I have been trying to scrape some data off a website. The source has differentiated all the headers of tables to that of the actual contents by different class names. Because I want to scrape all the table information, I got all the headers into one array and contents into another array. But the problem is that when I am trying to write the array contents into a file, I can write a header but second array contains contents from all the table and I cannot mark where contents of first table ends. Because htmlagilitypack scrapes all the tags of specified Nodes, I get all the contents. First let me show the code to make it clear:
<tr class=tableHeader>
<th width=16%>Caught</th>
<th width=16%><p><a href="/url">Normal Range</a></p></th>
</tr>
<TR class=content><TD><a href="/url">Bluegill</a></TD>
<TD>trap net</TD>
<TD align=CENTER>4.05</TD>
<TD align=CENTER> 7.9 - 37.7</TD>
<TD align=CENTER>0.26</TD>
<TD align=CENTER> 0.1 - 0.2</TD>
</TR>
<TR class=content><TD></TD>
<TD>Gill net</TD>
<TD align=CENTER>1.50</TD>
<TD align=CENTER>N/A</TD>
<TD align=CENTER>0.07</TD>
<TD align=CENTER>N/A</TD>
</TR>
<tr class=tableHeader>
<th>0-5</th>
<th>6-8</th>
<th>9-11</th>
<th>12-14</th>
<th>15-19</th>
<th>20-24</th>
<th>25-29</th>
<th>30+</th>
<th>Total</th>
</tr>
<TR class=content><TD>bluegill</TD>
<TD align=CENTER>19</TD>
<TD align=CENTER>65</TD>
<TD align=CENTER>0</TD>
<TD align=CENTER>0</TD>
<TD align=CENTER>0</TD>
<TD align=CENTER>0</TD>
<TD align=CENTER>0</TD>
<TD align=CENTER>0</TD>
<TD align=CENTER>84</TD>
</TR>
Below is my code to save the headers and contents into array and try to display it exactly like in the website.
int count =0;
foreach (var trTag4Pale in trTags4Pale)
{
string trText4Pale = trTag4Pale.InnerText;
paleLake[count] = trText4Pale;
if (trTags4Small != null)
{
int counter = 0;
foreach (var trTag4Small in trTags4Small)
{
string trText4Small = trTag4Small.InnerText;
smallText[counter] = trText4Small;
counter++;
}
}
File.AppendAllText(path,paleLake[count]+Environment.Newline+smallText[count]+Environment.Newline);
}
As you see, When I try to append the contents of the array to a file, it lines in the first header, and contents of all the table.
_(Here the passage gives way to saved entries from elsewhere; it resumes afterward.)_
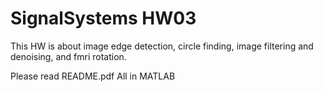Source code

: # SignalSystems HW03
This HW is about image edge detection, circle finding, image filtering and denoising, and fmri rotation.

Please read README.pdf
All in MATLAB
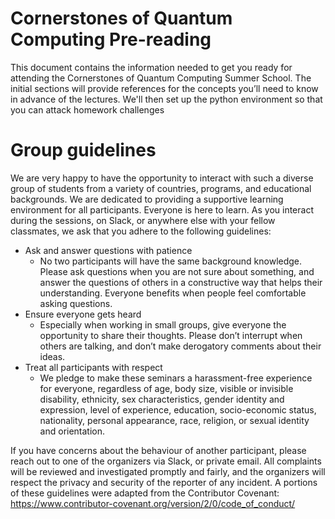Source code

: # Cornerstones of Quantum Computing Pre-reading
This document contains the information needed to get you ready for attending the Cornerstones
of Quantum Computing Summer School.  The initial sections will provide references for the
concepts you’ll need to know in advance of the lectures. We'll then set up the python environment so that you can attack homework challenges


# Group guidelines
We are very happy to have the opportunity to interact with such a diverse group of students
from a variety of countries, programs, and educational backgrounds.
We are dedicated to providing a supportive learning environment for all participants. Everyone
is here to learn. As you interact during the sessions, on Slack, or anywhere else with your
fellow classmates, we ask that you adhere to the following guidelines:
   - Ask and answer questions with patience
      - No two participants will have the same background knowledge. Please ask questions when you are not sure about something, and answer the questions of others in a constructive way that helps their understanding. Everyone benefits when people feel comfortable asking questions.
   - Ensure everyone gets heard
      - Especially when working in small groups, give everyone the opportunity to share their thoughts. Please don’t interrupt when others are talking, and don’t make derogatory comments about their ideas.
   - Treat all participants with respect
      - We pledge to make these seminars a harassment-free experience for everyone, regardless of age, body size, visible or invisible disability, ethnicity, sex characteristics, gender identity and expression, level of experience, education, socio-economic status, nationality, personal appearance, race, religion, or sexual identity and orientation.

If you have concerns about the behaviour of another participant, please reach out to one of the organizers via Slack, or private email. All complaints will be reviewed and investigated promptly and fairly, and the organizers will respect the privacy and security of the reporter of any incident. A portions of these guidelines were adapted from the Contributor Covenant: https://www.contributor-covenant.org/version/2/0/code_of_conduct/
But I only want contents of the first table and would repeat the process to get the content of the second table and so forth. If I could get the contents between tr tag tableHeader, the arrays for the content would contain every contents for all the tables in different arrays. I don't know how to do this.